→ **Esercizi di applicazione**:
a) Risponda alle seguenti domande sul testo relativo al Ceta:
(i) In quale anno il Ceta è entrato in vigore in forma provvisoria?
(ii) Quale organizzazione internazionale viene citata a proposito delle norme sul lavoro?
(iii) Quale associazione ha partecipato all'audizione insieme alla Cgil e alla Flai?
b) Traduca in inglese la seguente frase del testo sul Ceta: "Di fatto, non è stato garantito un flusso di informazioni ai cittadini e alle parti interessate."
c) Trascriva fedelmente il passo del testo sul Ceta da "Secondo, ma non" fino a "e del lavoro." compreso.

→ **Brano estratto**:

Questo accordo non s’ha da fare. Il Ceta, il Comprehensive Economic and Trade Agreement, trattato economico e commerciale tra Canada e Unione europea entrato in vigore in forma provvisoria nel 2017, che la commissione Affari esteri della Camera si accinge a ratificare con un colpo di mano dopo anni di stand by, ha tanti elementi negativi. Gli stessi per i quali la Cgil è stata contraria fin dall’inizio.

Scarsa trasparenza

Primo fra tutti: si tratta di un accordo caratterizzato da una sostanziale scarsa trasparenza nel corso dei processi negoziali. Sebbene sia chiaro il bisogno di una forma di confidenzialità nelle diverse fasi, qui siamo in presenza di un eccesso di segretezza. Di fatto, non è stato garantito un flusso di informazioni ai cittadini e alle parti interessate.

Secondo, ma non meno importante, c’è il fatto che nel Ceta non trovano applicazione effettiva i principi della nuova strategia commerciale europea, che in base alle linee guida deve contribuire alla promozione di valori quali la democrazia, i diritti umani, sociali, di genere, e i diritti del lavoro e ambientali.

Diritti dei lavoratori, dove siete?

Né contiene il Ceta norme vincolanti o procedure esigibili volte a tutelare e migliorare i diritti dei lavoratori: l’accordo di libero scambio non va oltre un generico impegno a rispettare le norme dell’Ilo (Organizzazione internazionale del lavoro) senza obblighi precisi e contiene disposizioni in materia di appalti che non includono vincoli per il rispetto di regole ambientali e del lavoro.

L’elenco delle criticità dell’Economic and Trade Agreement tra Ue e Canada è lungo ed è stato snocciolato ai componenti della Commissione Affari esteri e comunitari dai rappresentanti della Cgil, della Flai, Federazione lavoratori dell’agroindustria, e dell’associazione Fairwatch nel corso di un’audizione.

→ **Materiale fornito**:
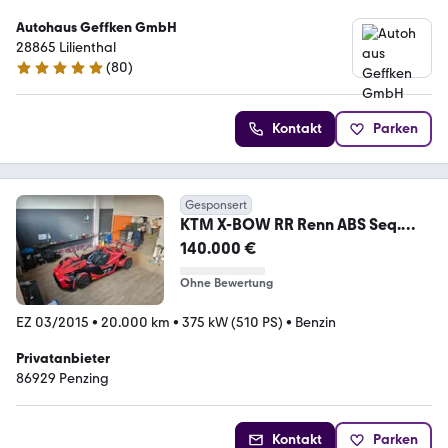
Autohaus Geffken GmbH
28865 Lilienthal
(
80
)
4.8 Sterne
Kontakt
Parken
Gesponsert
KTM X-BOW RR Renn ABS Seq.
Getriebe Rennmotor Lift
140.000 €
Ohne Bewertung
EZ 03/2015
•
20.000 km
•
375 kW (510 PS)
•
Benzin
Privatanbieter
86929 Penzing
Kontakt
Parken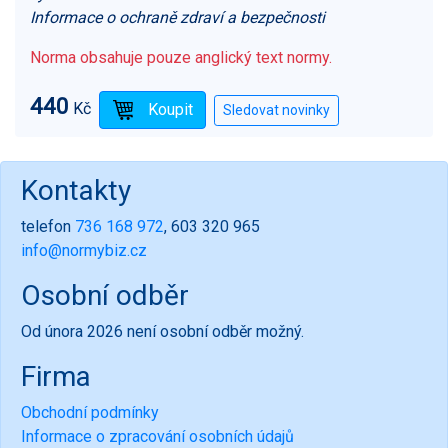
Informace o ochraně zdraví a bezpečnosti
Norma obsahuje pouze anglický text normy.
440
Kč
Kontakty
telefon
736 168 972
, 603 320 965
info@normybiz.cz
Osobní odběr
Od února 2026 není osobní odběr možný.
Firma
Obchodní podmínky
Informace o zpracování osobních údajů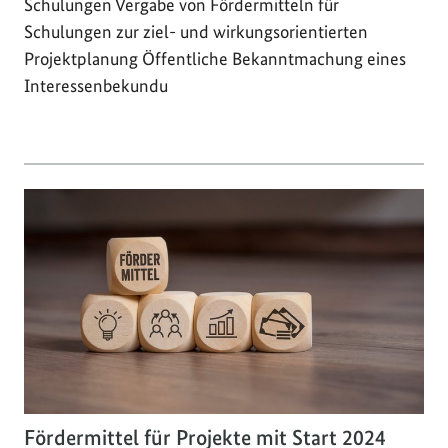
Schulungen Vergabe von Fördermitteln für
Schulungen zur ziel- und wirkungsorientierten
Projektplanung Öffentliche Bekanntmachung eines
Interessenbekundu
Fördermittel für Projekte mit Start 2024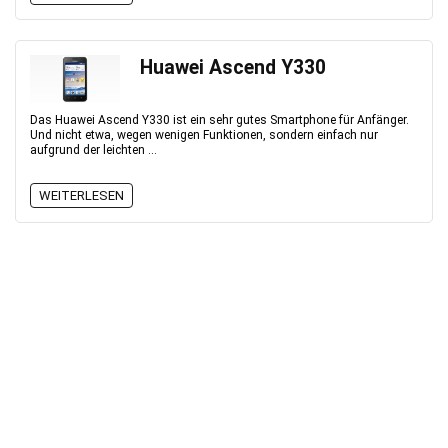
Huawei Ascend Y330
Das Huawei Ascend Y330 ist ein sehr gutes Smartphone für Anfänger.
Und nicht etwa, wegen wenigen Funktionen, sondern einfach nur
aufgrund der leichten ...
WEITERLESEN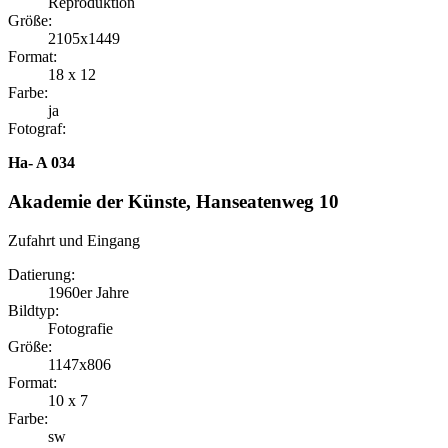
Reproduktion
Größe:
2105x1449
Format:
18 x 12
Farbe:
ja
Fotograf:
Ha- A 034
Akademie der Künste, Hanseatenweg 10
Zufahrt und Eingang
Datierung:
1960er Jahre
Bildtyp:
Fotografie
Größe:
1147x806
Format:
10 x 7
Farbe:
sw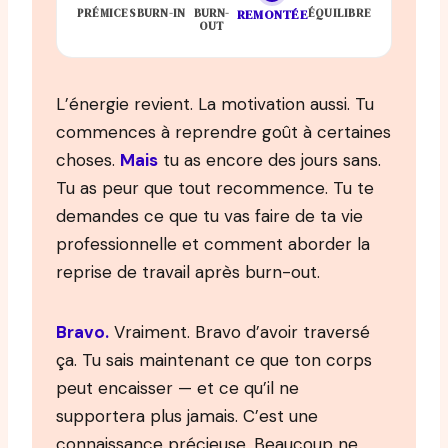
PRÉMICES
BURN-IN
BURN-
ÉQUILIBRE
REMONTÉE
OUT
L’énergie revient. La motivation aussi. Tu
commences à reprendre goût à certaines
choses.
Mais
tu as encore des jours sans.
Tu as peur que tout recommence. Tu te
demandes ce que tu vas faire de ta vie
professionnelle et comment aborder la
reprise de travail après burn-out.
Bravo.
Vraiment. Bravo d’avoir traversé
ça. Tu sais maintenant ce que ton corps
peut encaisser — et ce qu’il ne
supportera plus jamais. C’est une
connaissance précieuse. Beaucoup ne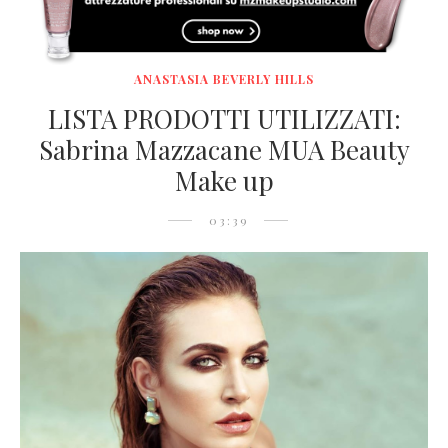
ANASTASIA BEVERLY HILLS
LISTA PRODOTTI UTILIZZATI:
Sabrina Mazzacane MUA Beauty
Make up
03:39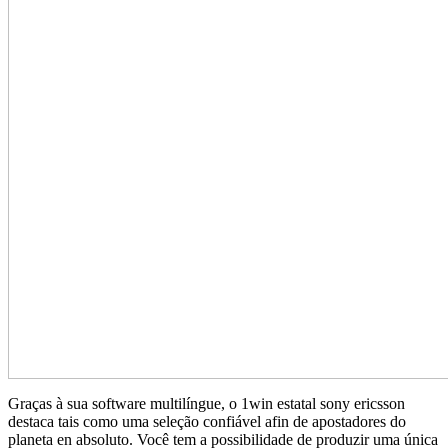
Graças à sua software multilíngue, o 1win estatal sony ericsson
destaca tais como uma seleção confiável afin de apostadores do
planeta en absoluto. Você tem a possibilidade de produzir uma única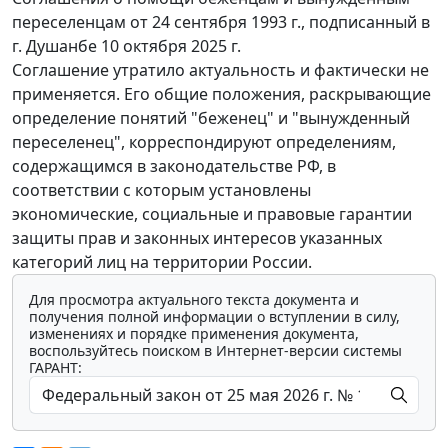
переселенцам от 24 сентября 1993 г., подписанный в
г. Душанбе 10 октября 2025 г.
Соглашение утратило актуальность и фактически не
применяется. Его общие положения, раскрывающие
определение понятий "беженец" и "вынужденный
переселенец", корреспондируют определениям,
содержащимся в законодательстве РФ, в
соответствии с которым установлены
экономические, социальные и правовые гарантии
защиты прав и законных интересов указанных
категорий лиц на территории России.
Для просмотра актуального текста документа и
получения полной информации о вступлении в силу,
изменениях и порядке применения документа,
воспользуйтесь поиском в Интернет-версии системы
ГАРАНТ:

→ **Risposte**:
a)
(i) Nel 2017.
(ii) L'Ilo (Organizzazione internazionale del lavoro).
(iii) Fairwatch.

b) In fact, a flow of information to citizens and interested parties was not guaranteed.

c)
Secondo, ma non meno importante, c’è il fatto che nel Ceta non trovano applicazione effettiva i principi della nuova strategia commerciale europea, che in base alle linee guida deve contribuire alla promozione di valori quali la democrazia, i diritti umani, sociali, di genere, e i diritti del lavoro e ambientali.

Diritti dei lavoratori, dove siete?

Né contiene il Ceta norme vincolanti o procedure esigibili volte a tutelare e migliorare i diritti dei lavoratori: l’accordo di libero scambio non va oltre un generico impegno a rispettare le norme dell’Ilo (Organizzazione internazionale del lavoro) senza obblighi precisi e contiene disposizioni in materia di appalti che non includono vincoli per il rispetto di regole ambientali e del lavoro.